WHAT TO WORK ON: All of the data below is to be written out again exactly.

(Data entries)
----

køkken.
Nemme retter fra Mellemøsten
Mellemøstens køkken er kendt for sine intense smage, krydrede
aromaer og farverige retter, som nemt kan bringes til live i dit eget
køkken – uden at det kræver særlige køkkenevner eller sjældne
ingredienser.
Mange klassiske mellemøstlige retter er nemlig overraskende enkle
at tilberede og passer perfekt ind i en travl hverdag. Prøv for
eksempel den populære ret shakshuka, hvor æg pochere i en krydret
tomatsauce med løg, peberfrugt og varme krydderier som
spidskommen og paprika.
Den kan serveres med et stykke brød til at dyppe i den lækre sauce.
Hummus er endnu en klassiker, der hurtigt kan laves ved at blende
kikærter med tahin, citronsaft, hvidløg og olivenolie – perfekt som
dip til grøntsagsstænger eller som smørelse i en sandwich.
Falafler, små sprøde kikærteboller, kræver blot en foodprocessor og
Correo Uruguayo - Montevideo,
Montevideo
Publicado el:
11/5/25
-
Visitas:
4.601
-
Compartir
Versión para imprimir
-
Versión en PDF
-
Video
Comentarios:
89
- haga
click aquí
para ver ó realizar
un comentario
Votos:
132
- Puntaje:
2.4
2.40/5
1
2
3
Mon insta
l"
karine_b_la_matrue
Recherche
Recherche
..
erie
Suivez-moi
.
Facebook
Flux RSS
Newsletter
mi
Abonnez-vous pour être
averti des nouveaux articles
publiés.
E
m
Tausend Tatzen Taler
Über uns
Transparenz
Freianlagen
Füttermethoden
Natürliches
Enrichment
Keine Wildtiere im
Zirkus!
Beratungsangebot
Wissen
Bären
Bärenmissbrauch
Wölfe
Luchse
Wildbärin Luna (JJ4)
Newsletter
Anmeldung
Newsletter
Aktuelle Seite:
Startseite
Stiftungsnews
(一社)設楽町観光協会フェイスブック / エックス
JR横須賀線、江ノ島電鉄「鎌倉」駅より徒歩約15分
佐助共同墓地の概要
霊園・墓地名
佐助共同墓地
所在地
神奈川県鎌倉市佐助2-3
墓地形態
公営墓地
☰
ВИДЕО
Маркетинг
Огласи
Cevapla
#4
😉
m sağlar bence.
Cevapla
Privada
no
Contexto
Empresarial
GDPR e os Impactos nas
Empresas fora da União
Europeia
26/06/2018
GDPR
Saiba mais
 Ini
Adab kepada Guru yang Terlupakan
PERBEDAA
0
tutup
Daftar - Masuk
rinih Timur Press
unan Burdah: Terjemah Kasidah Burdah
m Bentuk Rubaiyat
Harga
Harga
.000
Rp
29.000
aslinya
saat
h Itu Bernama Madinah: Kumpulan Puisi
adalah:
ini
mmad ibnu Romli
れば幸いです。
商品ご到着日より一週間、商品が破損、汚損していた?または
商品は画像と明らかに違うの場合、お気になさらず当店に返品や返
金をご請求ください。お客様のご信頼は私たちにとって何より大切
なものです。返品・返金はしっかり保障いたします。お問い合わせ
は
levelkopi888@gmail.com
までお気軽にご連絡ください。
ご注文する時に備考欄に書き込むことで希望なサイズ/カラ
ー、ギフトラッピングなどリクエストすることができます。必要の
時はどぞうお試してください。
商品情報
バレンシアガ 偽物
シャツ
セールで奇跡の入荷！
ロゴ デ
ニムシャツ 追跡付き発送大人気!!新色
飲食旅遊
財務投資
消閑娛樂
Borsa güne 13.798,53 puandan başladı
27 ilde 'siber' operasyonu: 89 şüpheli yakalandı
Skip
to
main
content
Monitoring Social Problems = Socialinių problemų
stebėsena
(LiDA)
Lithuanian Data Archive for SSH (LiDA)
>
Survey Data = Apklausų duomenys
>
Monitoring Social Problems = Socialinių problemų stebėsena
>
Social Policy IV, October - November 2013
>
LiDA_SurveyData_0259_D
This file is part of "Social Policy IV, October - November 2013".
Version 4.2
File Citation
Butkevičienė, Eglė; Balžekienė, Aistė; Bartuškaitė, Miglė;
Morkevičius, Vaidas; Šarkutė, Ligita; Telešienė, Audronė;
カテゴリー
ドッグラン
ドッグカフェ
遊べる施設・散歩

----

SOLUTION:
køkken.
Nemme retter fra Mellemøsten
Mellemøstens køkken er kendt for sine intense smage, krydrede
aromaer og farverige retter, som nemt kan bringes til live i dit eget
køkken – uden at det kræver særlige køkkenevner eller sjældne
ingredienser.
Mange klassiske mellemøstlige retter er nemlig overraskende enkle
at tilberede og passer perfekt ind i en travl hverdag. Prøv for
eksempel den populære ret shakshuka, hvor æg pochere i en krydret
tomatsauce med løg, peberfrugt og varme krydderier som
spidskommen og paprika.
Den kan serveres med et stykke brød til at dyppe i den lækre sauce.
Hummus er endnu en klassiker, der hurtigt kan laves ved at blende
kikærter med tahin, citronsaft, hvidløg og olivenolie – perfekt som
dip til grøntsagsstænger eller som smørelse i en sandwich.
Falafler, små sprøde kikærteboller, kræver blot en foodprocessor og
Correo Uruguayo - Montevideo,
Montevideo
Publicado el:
11/5/25
-
Visitas:
4.601
-
Compartir
Versión para imprimir
-
Versión en PDF
-
Video
Comentarios:
89
- haga
click aquí
para ver ó realizar
un comentario
Votos:
132
- Puntaje:
2.4
2.40/5
1
2
3
Mon insta
l"
karine_b_la_matrue
Recherche
Recherche
..
erie
Suivez-moi
.
Facebook
Flux RSS
Newsletter
mi
Abonnez-vous pour être
averti des nouveaux articles
publiés.
E
m
Tausend Tatzen Taler
Über uns
Transparenz
Freianlagen
Füttermethoden
Natürliches
Enrichment
Keine Wildtiere im
Zirkus!
Beratungsangebot
Wissen
Bären
Bärenmissbrauch
Wölfe
Luchse
Wildbärin Luna (JJ4)
Newsletter
Anmeldung
Newsletter
Aktuelle Seite:
Startseite
Stiftungsnews
(一社)設楽町観光協会フェイスブック / エックス
JR横須賀線、江ノ島電鉄「鎌倉」駅より徒歩約15分
佐助共同墓地の概要
霊園・墓地名
佐助共同墓地
所在地
神奈川県鎌倉市佐助2-3
墓地形態
公営墓地
☰
ВИДЕО
Маркетинг
Огласи
Cevapla
#4
😉
m sağlar bence.
Cevapla
Privada
no
Contexto
Empresarial
GDPR e os Impactos nas
Empresas fora da União
Europeia
26/06/2018
GDPR
Saiba mais
 Ini
Adab kepada Guru yang Terlupakan
PERBEDAA
0
tutup
Daftar - Masuk
rinih Timur Press
unan Burdah: Terjemah Kasidah Burdah
m Bentuk Rubaiyat
Harga
Harga
.000
Rp
29.000
aslinya
saat
h Itu Bernama Madinah: Kumpulan Puisi
adalah:
ini
mmad ibnu Romli
れば幸いです。
商品ご到着日より一週間、商品が破損、汚損していた?または
商品は画像と明らかに違うの場合、お気になさらず当店に返品や返
金をご請求ください。お客様のご信頼は私たちにとって何より大切
なものです。返品・返金はしっかり保障いたします。お問い合わせ
は
levelkopi888@gmail.com
までお気軽にご連絡ください。
ご注文する時に備考欄に書き込むことで希望なサイズ/カラ
ー、ギフトラッピングなどリクエストすることができます。必要の
時はどぞうお試してください。
商品情報
バレンシアガ 偽物
シャツ
セールで奇跡の入荷！
ロゴ デ
ニムシャツ 追跡付き発送大人気!!新色
飲食旅遊
財務投資
消閑娛樂
Borsa güne 13.798,53 puandan başladı
27 ilde 'siber' operasyonu: 89 şüpheli yakalandı
Skip
to
main
content
Monitoring Social Problems = Socialinių problemų
stebėsena
(LiDA)
Lithuanian Data Archive for SSH (LiDA)
>
Survey Data = Apklausų duomenys
>
Monitoring Social Problems = Socialinių problemų stebėsena
>
Social Policy IV, October - November 2013
>
LiDA_SurveyData_0259_D
This file is part of "Social Policy IV, October - November 2013".
Version 4.2
File Citation
Butkevičienė, Eglė; Balžekienė, Aistė; Bartuškaitė, Miglė;
Morkevičius, Vaidas; Šarkutė, Ligita; Telešienė, Audronė;
カテゴリー
ドッグラン
ドッグカフェ
遊べる施設・散歩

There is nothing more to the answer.